Right, so those are some tips you can use all round, and it's worth experimenting with the "style by" instruction. But, what can we do to improve portraits and more traditional imagery?
Another command that Midjourney understands is "clear facial features", and this can come in very useful for portraits. I've had some exceptional results by including this in descriptions. The images below resulted from the prompt "Craggy old male surfer sitting next to surf board on a beach, black wetsuit, barefoot. wide-shot, stormy weather. Sand in hair. Clear facial features, 16-35mm lens, f/1.8, global illumination, natural light, uplight, Ilford film stock --ar 16:9 --q 2 --v 5"
The image below was created with the prompt "Portrait of a female surfer with surf board on a beach.
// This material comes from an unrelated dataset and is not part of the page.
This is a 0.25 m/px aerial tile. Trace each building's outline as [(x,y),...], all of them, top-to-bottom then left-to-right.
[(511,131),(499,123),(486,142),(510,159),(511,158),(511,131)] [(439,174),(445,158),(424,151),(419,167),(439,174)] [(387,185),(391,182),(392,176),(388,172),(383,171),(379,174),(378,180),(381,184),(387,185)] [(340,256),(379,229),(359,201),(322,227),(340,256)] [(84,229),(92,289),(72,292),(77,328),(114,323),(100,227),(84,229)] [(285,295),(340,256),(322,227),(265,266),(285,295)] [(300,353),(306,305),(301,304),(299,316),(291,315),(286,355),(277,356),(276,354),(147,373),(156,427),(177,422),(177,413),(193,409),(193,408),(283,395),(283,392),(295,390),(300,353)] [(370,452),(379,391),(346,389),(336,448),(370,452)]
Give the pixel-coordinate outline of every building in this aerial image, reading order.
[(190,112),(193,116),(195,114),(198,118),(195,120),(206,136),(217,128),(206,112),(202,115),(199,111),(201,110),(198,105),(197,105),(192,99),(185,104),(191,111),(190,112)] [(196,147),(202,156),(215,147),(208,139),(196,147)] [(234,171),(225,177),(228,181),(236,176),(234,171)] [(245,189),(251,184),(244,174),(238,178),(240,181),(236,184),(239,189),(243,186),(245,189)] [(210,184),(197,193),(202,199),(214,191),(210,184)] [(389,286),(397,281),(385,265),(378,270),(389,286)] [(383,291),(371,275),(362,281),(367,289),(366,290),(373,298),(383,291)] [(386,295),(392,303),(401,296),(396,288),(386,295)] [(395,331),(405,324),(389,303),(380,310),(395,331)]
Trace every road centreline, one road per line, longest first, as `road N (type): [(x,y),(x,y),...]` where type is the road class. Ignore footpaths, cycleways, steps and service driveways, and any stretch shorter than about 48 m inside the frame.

Sand in hair. Clear facial features, 35mm lens, f/1.8, global illumination, natural light, uplight, Ilford film stock --ar 16:9 --q 2 --v 5"
For some reason it gave her two surfboards, but this could be rectified with multiple generations, which brings me onto...
Most of the images above took quite a few regenerations to create. So another top tip is to have patience and to not only use the regenerate function from your initial prompt, but also create variations of the image you like the most from the initial four, and then create a variation of that, and so on. If you activate the "--prefer remix" command, you could create a variation of the image you like, but specify a different seed value, or add something else to the description. There are endless possibilities. Remix mode offers some very powerful ways to manipulate existing images. For example, you could change a photograph of a pile of footballs and make them into a group of puppies.
Midjourney has some incredibly powerful possibilities and I've included some of the better results I've had below with some of the phrases used in the prompts, but it's about more than just creating realistic images. In terms of cameras it can understand everything including GoPros, but the "style by" parameter has some stunning potential. For example you could specify anything from superhero comics to the photographic style of Ansel Adams. You can also experiment with lighting styles, particularly in relation to the colour of the light and its position, such as front lit or back lit.
As I mentioned earlier, there are some things that it doesn't do well. Another example of this was when I asked it to produce an image of a surfer on a wave or carrying a surfboard along a beach. Midjourney doesn't understand the relationship between a person and actually standing on a board or holding it, so it took me a large number of regenerations before I finally got an image that did what I wanted it to do. The key is patience, and attention to detail in how you make your descriptions. Vary them a bit, and tweak them to see what has an effect and what doesn't. But I hope some of the tips I have described above help you to get better results.